(WHAT TO WORK ON): Without including any image, repeat every record exactly.

(RECORDS FOR THE TASK):
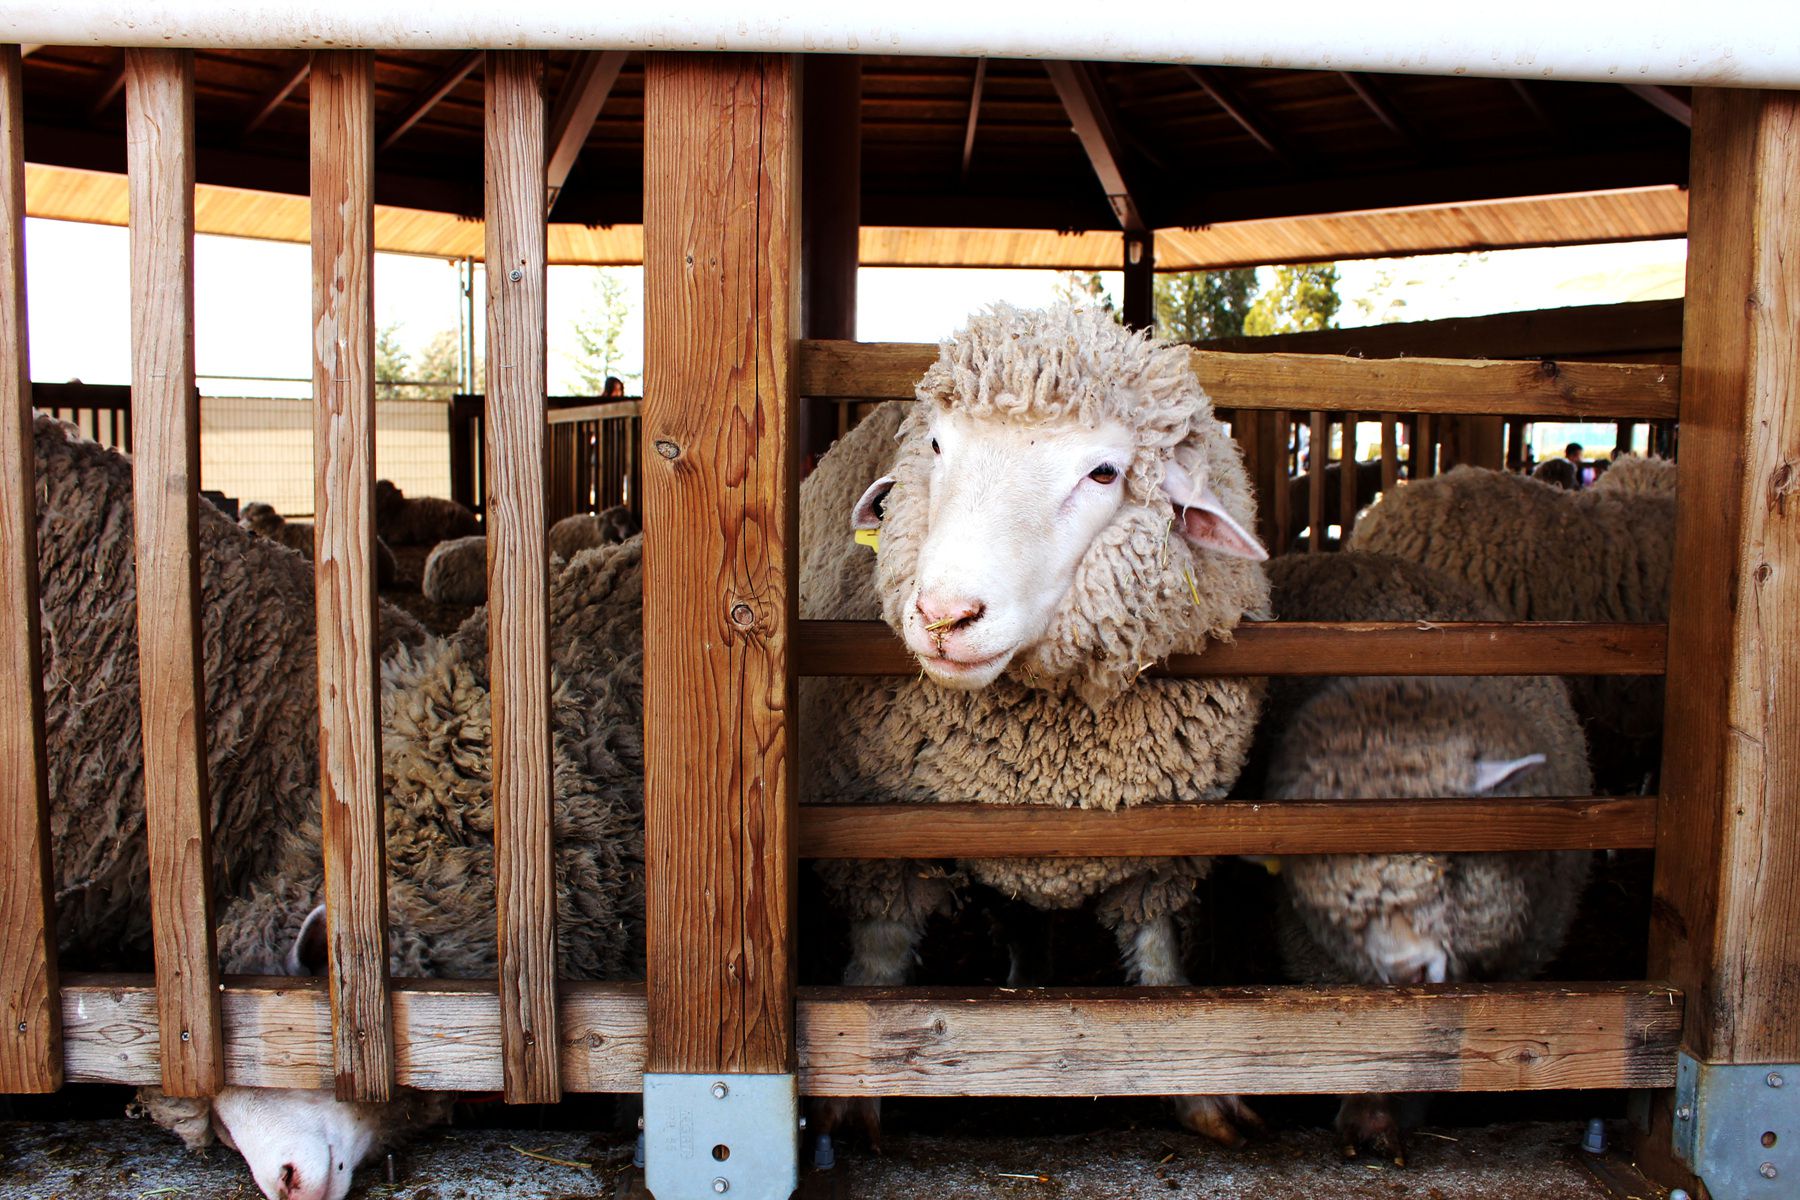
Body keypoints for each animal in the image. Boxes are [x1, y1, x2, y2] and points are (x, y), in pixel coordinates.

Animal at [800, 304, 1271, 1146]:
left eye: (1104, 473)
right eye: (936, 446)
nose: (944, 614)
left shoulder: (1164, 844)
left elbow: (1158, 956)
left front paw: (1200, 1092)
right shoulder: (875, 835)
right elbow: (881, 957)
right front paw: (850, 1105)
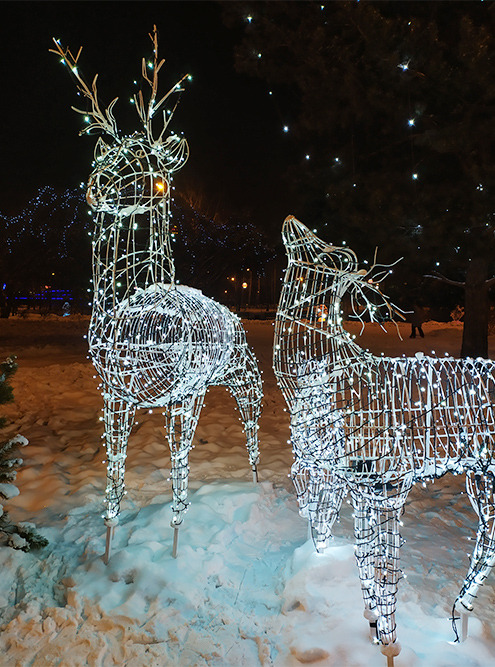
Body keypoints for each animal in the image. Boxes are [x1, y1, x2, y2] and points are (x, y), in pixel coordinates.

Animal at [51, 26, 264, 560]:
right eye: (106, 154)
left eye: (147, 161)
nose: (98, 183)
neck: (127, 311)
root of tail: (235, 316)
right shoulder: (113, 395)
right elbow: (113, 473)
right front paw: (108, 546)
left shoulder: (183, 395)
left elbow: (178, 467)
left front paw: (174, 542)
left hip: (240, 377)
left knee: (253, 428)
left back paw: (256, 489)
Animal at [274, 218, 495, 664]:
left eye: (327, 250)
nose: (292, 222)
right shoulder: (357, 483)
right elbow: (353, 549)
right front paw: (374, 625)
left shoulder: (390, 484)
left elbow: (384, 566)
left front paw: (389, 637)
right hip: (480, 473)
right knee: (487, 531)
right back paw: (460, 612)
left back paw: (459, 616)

(SOLUTION FOR THIS TASK):
Body keypoints for each animal in the image. Boxes are [x1, y1, x2, y2] and points are (x, y), in pixel coordinates.

Animal at [800, 304, 1271, 1146]:
left eye: (1104, 473)
right eye: (936, 446)
nose: (944, 614)
left shoulder: (1164, 844)
left elbow: (1158, 956)
left front paw: (1200, 1092)
right shoulder: (875, 835)
right elbow: (881, 957)
right front paw: (850, 1105)
Body keypoints for each animal in the image. Boxes are [x1, y1, x2, y2] and points are (x, y), in pixel coordinates.

Animal at [51, 26, 264, 560]:
right eye: (106, 154)
left eye: (147, 161)
nose: (98, 183)
neck: (127, 311)
root of tail: (235, 316)
right shoulder: (113, 395)
right elbow: (113, 473)
right front paw: (108, 546)
left shoulder: (183, 395)
left elbow: (178, 467)
left front paw: (174, 542)
left hip: (240, 377)
left knee: (253, 428)
left back paw: (256, 489)
Animal at [274, 218, 495, 664]:
left eye: (327, 250)
nose: (292, 222)
right shoulder: (357, 483)
right elbow: (353, 549)
right front paw: (374, 625)
left shoulder: (390, 484)
left elbow: (384, 566)
left front paw: (389, 637)
right hip: (480, 473)
right knee: (487, 531)
right back paw: (460, 612)
left back paw: (459, 616)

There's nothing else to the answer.